ALO recently covered Terre Haute uber-conservative Jim Bopp’s ultimately failed attempt to place a purity test into the RNC’s 2010 platform which would make sure that candidates would be sufficiently right-wing before receiving party resources.
Well now CNN reports that two of the other right-wing seekers of the Republican nomination for Senate, State Senator Marlin Stutzman and former 8th District Congressman John Hostettler are challenging the conservative props of the newly anointed darling of the RSCC former Senator Dan Coats.
Since Republican Dan Coats entered the Indiana Senate race earlier this month, Democrats have unleashed a torrent of opposition research against the former senator, making hay of lobbyist work and a video showing Coats calling North Carolina “a better place” than Indiana. But before Coats can take on Democrat Evan Bayh this fall, the former senator must survive a Republican primary – and his two GOP opponents are now raising doubts about Coats’ voting record while in the Senate.
His Republican rivals – former Rep. John Hostettler and state Sen. Marlin Stutzman – are calling attention to Coats’ votes on judicial confirmations and gun control, while he served in the Senate from 1989 to 1999.
“I guess I would consider him a conservative, but there are votes that people are raising their eyebrows over and saying, ‘Is this the conservative we are looking for?,” Stutzman told CNN.
Stutzman said Coats cast several votes “against” the Second Amendment, including one in favor of a tough 1991 crime bill that banned several types of semi-automatic weapons. He was also one of seven Republicans to vote in favor of the so-called “Brady Bill” in 1993, which instituted background checks for firearm purchases.
Hostettler promised to highlight Coats’ vote to confirm Ruth Bader Ginsburg to the Supreme Court in 1993 (even though only three senators opposed her nomination). Ginsburg replaced retiring conservative justice Byron White.
“Sen.

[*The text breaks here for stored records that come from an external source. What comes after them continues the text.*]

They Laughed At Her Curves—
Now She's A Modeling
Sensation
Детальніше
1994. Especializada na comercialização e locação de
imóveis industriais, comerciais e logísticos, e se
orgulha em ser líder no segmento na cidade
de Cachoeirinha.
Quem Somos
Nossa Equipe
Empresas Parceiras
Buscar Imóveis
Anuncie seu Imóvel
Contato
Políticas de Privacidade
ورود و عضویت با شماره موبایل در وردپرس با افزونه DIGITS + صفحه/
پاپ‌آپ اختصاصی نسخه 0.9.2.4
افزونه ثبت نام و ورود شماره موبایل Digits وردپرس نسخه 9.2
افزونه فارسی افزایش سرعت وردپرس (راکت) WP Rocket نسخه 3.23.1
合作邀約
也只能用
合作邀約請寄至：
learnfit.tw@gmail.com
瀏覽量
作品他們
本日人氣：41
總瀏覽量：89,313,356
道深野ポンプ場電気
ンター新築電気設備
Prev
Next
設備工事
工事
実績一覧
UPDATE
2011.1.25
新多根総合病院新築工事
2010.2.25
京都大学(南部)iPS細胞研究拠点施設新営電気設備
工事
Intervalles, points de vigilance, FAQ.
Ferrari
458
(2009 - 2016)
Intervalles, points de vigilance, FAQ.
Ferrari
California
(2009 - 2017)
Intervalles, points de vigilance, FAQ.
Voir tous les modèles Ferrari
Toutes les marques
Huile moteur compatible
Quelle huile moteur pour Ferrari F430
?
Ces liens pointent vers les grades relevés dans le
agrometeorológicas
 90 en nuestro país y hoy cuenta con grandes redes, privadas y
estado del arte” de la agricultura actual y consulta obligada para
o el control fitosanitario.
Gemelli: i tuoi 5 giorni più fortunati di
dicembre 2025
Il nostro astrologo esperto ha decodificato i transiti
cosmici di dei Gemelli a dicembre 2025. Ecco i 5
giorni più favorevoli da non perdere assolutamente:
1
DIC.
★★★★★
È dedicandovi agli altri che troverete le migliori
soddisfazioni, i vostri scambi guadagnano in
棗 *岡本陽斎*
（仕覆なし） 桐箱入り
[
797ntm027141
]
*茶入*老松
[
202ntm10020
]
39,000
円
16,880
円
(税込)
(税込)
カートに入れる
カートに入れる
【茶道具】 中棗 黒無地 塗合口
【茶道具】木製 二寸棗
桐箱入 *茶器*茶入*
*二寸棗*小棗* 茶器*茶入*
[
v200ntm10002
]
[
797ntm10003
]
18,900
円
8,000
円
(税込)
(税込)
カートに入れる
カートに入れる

Coats voted to replace one of the most legendary pro-life voices with probably the most pro abortion nominee ever presented to the Senate,” Hostettler said. “You can’t be voting to replace pro-life votes with pro-abortion votes.”
Hostettler said his campaign will also emphasize Coats’ vote to confirm Sonia Sotomayor to the 2nd Circuit Court of Appeals in 1998.
A spokesman for Coats did not respond to a request to comment on his Senate votes.
Both GOP candidates groused about the National Republican Senatorial Committee’s endorsement of Coats.
“The Tea Party movement is incensed that Washington, D.C. is just going to name an heir apparent,” Hostetler told CNN. “The folks in Washington, D.C. want to get a big name and someone that they believe can raise the money to beat Evan Bayh. Washington, D.C. doesn’t get it and unfortunately my party doesn’t get it.”
Stutzman said Hoosiers are “frustrated” with Coats “trying to come back and run now after he has been in Washington and served as a lobbyist.”
“Washington is trying to cram down a health care bill on us, cap and trade, card check, and now it’s the same attitude for Dan Coats and the NRSC,” Stutzman said.
UPDATE: The NRSC insists they aren’t trying to coronate Coats as the GOP nominee.
“While the NRSC agrees with a number of Hoosier State officials such as Congressman Mike Pence and Mark Souder that Senator Coats would be a strong candidate, we also recognize that it’s the voters of Indiana who will choose the nominee and their next Senator,” said NRSC spokesman Brian Walsh. “Our focus is on holding Evan Bayh accountable for his record which includes providing the 60th vote for the boondoggle stimulus and the President’s health care bill.”
UPDATE 2: Coats’s spokesman Kevin Kellems brushed off the shots at Coats.
“Dan Coats’ record as a solid conservative who handily won two statewide races for the U.S. Senate is well established and widely recognized throughout Indiana; suggestions to the contrary are unfounded and in some cases politically motivated,” Kellems said in an e-mail to CNN.
But isn’t it great to see all the GOP candidates launching themselves so far to the right that they will all have difficulty getting back to the middle, where all elections are won.